**Objective:** Write out the lines from the records below as a numbered list, omitting any blank lines.

(Collection entries)
===

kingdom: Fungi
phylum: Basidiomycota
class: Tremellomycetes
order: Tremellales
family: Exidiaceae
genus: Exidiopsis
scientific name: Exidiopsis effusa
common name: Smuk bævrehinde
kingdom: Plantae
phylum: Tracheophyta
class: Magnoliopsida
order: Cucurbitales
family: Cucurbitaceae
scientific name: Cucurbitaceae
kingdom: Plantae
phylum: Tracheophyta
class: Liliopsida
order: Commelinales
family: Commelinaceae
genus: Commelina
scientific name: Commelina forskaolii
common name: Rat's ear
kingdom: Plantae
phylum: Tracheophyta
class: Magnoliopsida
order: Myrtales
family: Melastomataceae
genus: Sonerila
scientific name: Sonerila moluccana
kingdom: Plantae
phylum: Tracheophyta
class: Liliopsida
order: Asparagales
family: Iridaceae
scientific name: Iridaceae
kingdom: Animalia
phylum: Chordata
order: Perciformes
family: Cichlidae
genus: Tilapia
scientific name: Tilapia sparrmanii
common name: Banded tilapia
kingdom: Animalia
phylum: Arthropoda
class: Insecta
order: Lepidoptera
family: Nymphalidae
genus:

===

**The result:**
1. kingdom: Fungi
2. phylum: Basidiomycota
3. class: Tremellomycetes
4. order: Tremellales
5. family: Exidiaceae
6. genus: Exidiopsis
7. scientific name: Exidiopsis effusa
8. common name: Smuk bævrehinde
9. kingdom: Plantae
10. phylum: Tracheophyta
11. class: Magnoliopsida
12. order: Cucurbitales
13. family: Cucurbitaceae
14. scientific name: Cucurbitaceae
15. kingdom: Plantae
16. phylum: Tracheophyta
17. class: Liliopsida
18. order: Commelinales
19. family: Commelinaceae
20. genus: Commelina
21. scientific name: Commelina forskaolii
22. common name: Rat's ear
23. kingdom: Plantae
24. phylum: Tracheophyta
25. class: Magnoliopsida
26. order: Myrtales
27. family: Melastomataceae
28. genus: Sonerila
29. scientific name: Sonerila moluccana
30. kingdom: Plantae
31. phylum: Tracheophyta
32. class: Liliopsida
33. order: Asparagales
34. family: Iridaceae
35. scientific name: Iridaceae
36. kingdom: Animalia
37. phylum: Chordata
38. order: Perciformes
39. family: Cichlidae
40. genus: Tilapia
41. scientific name: Tilapia sparrmanii
42. common name: Banded tilapia
43. kingdom: Animalia
44. phylum: Arthropoda
45. class: Insecta
46. order: Lepidoptera
47. family: Nymphalidae
48. genus:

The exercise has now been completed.